Inferno - "Go to hell!"

Written by Geoffry O. Dale and released by Judges Guild in 1980, this was one of my favorite modules I hardly ever used. Described on the back cover as an adventure you can use if a high level wizard tells you to "go to hell" or a cleric put a geas on you to steal a demon lord's magic item, this was an an area that only high level characters should tread.

On it's own, the module is a great read, full of the type of atmosphere that Dante's hell tends to conjure up. Just like in The Divine Comedy, you start out in a dark, lonely forest. Although there are no set encounters here, you are filled with a sense of dread and terror. Wandering down the trail, you will eventually find yourself at the gates of hell, and that is where the fun begins.

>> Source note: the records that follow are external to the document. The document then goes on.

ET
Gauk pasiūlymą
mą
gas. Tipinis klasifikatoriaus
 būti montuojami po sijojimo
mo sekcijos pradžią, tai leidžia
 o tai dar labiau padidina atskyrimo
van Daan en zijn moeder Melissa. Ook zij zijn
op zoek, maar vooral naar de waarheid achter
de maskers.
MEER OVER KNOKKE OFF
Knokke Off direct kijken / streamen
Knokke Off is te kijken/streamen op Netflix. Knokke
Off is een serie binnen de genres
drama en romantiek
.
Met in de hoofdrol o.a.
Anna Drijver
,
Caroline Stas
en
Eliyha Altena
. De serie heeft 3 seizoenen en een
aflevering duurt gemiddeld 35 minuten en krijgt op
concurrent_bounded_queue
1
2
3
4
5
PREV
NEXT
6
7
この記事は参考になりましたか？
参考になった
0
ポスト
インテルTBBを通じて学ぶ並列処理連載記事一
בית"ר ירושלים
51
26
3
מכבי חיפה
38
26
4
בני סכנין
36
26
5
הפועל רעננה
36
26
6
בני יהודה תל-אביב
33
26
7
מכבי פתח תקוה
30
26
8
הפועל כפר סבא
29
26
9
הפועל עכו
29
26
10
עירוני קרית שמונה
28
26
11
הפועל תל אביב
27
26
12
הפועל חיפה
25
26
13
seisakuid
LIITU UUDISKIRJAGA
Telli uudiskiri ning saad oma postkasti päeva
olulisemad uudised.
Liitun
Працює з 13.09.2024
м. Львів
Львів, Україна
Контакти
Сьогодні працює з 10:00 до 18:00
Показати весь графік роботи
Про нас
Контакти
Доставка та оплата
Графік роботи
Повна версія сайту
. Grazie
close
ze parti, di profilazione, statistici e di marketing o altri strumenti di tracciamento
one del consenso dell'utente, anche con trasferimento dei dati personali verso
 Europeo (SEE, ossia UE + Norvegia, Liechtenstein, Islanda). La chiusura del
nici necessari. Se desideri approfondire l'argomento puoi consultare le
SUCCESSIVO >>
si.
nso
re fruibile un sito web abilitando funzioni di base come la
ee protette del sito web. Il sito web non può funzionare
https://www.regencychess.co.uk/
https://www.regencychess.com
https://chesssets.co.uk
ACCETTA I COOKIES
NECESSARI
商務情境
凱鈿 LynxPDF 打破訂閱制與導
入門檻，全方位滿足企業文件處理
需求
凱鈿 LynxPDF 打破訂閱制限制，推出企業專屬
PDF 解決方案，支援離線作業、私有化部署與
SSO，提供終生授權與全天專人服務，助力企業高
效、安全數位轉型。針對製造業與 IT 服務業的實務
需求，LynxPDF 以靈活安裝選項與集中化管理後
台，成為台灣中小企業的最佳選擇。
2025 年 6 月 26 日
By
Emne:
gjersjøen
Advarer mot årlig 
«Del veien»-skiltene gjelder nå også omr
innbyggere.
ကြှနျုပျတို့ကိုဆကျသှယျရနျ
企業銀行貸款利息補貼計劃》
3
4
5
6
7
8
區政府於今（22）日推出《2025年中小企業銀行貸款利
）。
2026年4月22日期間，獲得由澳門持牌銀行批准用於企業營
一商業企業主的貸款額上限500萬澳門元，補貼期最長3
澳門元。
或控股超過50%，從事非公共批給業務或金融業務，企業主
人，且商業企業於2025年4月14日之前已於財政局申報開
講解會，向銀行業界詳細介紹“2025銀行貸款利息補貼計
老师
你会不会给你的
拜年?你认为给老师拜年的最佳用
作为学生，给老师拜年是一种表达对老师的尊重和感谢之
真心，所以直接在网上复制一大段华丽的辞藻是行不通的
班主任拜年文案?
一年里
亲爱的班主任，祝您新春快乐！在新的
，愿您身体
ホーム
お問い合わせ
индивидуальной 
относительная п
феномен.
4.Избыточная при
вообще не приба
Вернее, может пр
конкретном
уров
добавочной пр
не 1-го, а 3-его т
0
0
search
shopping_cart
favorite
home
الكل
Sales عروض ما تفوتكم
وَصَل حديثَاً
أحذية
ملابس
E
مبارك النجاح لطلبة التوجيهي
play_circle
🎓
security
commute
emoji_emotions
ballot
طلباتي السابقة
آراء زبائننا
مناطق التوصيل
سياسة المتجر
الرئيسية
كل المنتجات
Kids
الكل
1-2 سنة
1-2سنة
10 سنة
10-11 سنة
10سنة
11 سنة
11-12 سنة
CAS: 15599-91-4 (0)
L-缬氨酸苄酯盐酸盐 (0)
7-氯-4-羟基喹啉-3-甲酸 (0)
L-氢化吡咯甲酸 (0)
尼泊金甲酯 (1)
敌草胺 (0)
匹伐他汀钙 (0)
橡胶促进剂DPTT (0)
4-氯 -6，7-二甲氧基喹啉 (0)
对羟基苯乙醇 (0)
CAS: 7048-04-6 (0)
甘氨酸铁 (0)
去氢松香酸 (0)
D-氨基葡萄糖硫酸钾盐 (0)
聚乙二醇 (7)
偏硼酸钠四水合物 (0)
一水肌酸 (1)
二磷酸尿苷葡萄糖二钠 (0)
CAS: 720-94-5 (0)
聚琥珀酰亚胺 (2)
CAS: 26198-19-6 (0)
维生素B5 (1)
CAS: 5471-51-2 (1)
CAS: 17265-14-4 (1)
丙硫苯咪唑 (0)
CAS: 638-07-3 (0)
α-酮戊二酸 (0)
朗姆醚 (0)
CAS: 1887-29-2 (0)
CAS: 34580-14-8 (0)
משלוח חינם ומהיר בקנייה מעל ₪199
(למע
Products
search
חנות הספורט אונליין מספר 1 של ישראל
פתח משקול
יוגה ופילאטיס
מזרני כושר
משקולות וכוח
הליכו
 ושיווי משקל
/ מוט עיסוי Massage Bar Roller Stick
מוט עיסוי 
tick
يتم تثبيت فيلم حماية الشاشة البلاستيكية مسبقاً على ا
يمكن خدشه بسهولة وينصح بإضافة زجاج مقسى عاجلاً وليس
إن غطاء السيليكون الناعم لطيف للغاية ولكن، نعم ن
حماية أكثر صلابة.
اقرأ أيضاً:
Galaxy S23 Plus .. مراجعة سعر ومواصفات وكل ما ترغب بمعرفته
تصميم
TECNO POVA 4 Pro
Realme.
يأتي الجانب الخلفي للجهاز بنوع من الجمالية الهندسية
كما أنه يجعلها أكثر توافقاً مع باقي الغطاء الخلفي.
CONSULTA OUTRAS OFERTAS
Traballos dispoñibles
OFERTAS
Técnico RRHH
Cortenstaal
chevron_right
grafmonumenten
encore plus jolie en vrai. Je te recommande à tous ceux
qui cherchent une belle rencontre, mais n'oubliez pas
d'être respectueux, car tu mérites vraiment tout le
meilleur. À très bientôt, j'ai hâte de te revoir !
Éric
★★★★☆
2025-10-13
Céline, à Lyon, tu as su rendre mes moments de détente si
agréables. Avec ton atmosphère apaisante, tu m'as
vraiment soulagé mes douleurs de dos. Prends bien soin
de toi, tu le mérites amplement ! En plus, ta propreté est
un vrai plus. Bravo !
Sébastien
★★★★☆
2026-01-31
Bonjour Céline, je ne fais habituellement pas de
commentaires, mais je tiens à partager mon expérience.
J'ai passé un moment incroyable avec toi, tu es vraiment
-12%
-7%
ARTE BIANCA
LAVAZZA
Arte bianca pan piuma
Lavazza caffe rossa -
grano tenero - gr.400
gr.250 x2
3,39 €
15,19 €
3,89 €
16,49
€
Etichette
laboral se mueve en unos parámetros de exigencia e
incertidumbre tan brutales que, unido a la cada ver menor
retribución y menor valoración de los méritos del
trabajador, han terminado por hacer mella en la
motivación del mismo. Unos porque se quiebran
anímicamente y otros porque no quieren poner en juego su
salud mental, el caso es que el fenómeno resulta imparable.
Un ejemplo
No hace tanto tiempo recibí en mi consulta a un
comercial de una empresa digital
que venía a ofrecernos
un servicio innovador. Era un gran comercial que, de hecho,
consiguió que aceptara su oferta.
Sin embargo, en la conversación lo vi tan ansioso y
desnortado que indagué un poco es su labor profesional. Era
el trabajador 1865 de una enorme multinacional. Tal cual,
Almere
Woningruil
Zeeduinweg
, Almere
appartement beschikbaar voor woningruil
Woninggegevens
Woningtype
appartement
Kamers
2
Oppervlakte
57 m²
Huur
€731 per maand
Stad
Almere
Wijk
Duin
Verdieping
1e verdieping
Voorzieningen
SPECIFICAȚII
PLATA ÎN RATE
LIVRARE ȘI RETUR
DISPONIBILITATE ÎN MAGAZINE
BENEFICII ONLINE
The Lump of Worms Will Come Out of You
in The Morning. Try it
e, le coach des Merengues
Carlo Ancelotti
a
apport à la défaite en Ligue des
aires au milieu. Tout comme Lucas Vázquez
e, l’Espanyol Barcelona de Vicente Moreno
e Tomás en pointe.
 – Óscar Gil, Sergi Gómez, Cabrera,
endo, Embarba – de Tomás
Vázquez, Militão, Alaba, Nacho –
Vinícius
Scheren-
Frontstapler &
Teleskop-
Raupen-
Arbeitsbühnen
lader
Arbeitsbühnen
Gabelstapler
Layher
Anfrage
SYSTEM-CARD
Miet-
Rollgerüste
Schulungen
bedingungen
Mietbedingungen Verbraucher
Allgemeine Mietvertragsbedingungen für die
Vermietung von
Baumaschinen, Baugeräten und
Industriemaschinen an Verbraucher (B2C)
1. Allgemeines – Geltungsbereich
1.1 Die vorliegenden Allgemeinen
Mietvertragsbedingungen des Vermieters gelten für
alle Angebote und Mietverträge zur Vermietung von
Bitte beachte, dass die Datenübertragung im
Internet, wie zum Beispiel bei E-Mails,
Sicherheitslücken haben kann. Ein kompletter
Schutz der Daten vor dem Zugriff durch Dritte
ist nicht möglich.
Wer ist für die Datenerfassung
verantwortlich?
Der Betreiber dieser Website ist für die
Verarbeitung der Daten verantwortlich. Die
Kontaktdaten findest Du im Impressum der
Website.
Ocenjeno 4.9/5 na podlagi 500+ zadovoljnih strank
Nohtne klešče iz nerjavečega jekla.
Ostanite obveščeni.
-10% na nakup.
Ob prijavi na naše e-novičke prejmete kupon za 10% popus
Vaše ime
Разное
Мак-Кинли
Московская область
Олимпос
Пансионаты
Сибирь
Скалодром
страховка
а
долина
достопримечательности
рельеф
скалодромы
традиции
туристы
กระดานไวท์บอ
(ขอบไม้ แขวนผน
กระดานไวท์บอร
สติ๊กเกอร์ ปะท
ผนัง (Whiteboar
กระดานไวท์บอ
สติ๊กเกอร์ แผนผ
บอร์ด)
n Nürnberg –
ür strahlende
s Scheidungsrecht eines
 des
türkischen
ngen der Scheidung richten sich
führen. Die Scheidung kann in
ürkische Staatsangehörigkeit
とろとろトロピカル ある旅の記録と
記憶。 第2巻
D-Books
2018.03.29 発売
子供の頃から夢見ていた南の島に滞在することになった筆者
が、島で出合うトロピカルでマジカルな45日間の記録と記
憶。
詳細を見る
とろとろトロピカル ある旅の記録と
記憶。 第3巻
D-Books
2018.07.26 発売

There is no great narrative, and the areas and encounters you have can be placed in front of the players in any order you choose. I always thought of it as more a sourcebook than an actual linear adventure. Besides various demon lords, you can meet a host of demon and devil servants, undead, and lost souls. Tiamet, Queen of evil dragons, has a cave lair in hell, and it is chock full of glorious treasures and artifacts. You can sail down the river Styx with the boatman, gazing with horror upon the polluted and foul water of the river, and the atrocities and suffering that goes on along it's putrid banks.

I never really had a place for this in my regular game world, but I did use it for a mini-campaign I was running in the City State of the Invincible Overlord (a rare series of sessions I ran with characters starting at 10th level). But a good indication of how much I loved a module in my teens and in my 20's was how long it stayed in my bathroom magazine rack. It was there for almost a decade!

I Ebayed this book several years ago during one of my game materials purges, and it is one of the game books I wish I had again to give it another read. Sure, like a lot of Judges Guild items any DM with decades of experience should be able to come up with a similar adventure setting off the top of their head that would suffice. Still, who needs to come up with an adventure they will never run? I just want to have another read of it to bring back some great old memories of an old school module I wish I had the chance to get more use from. It was really one of my faves.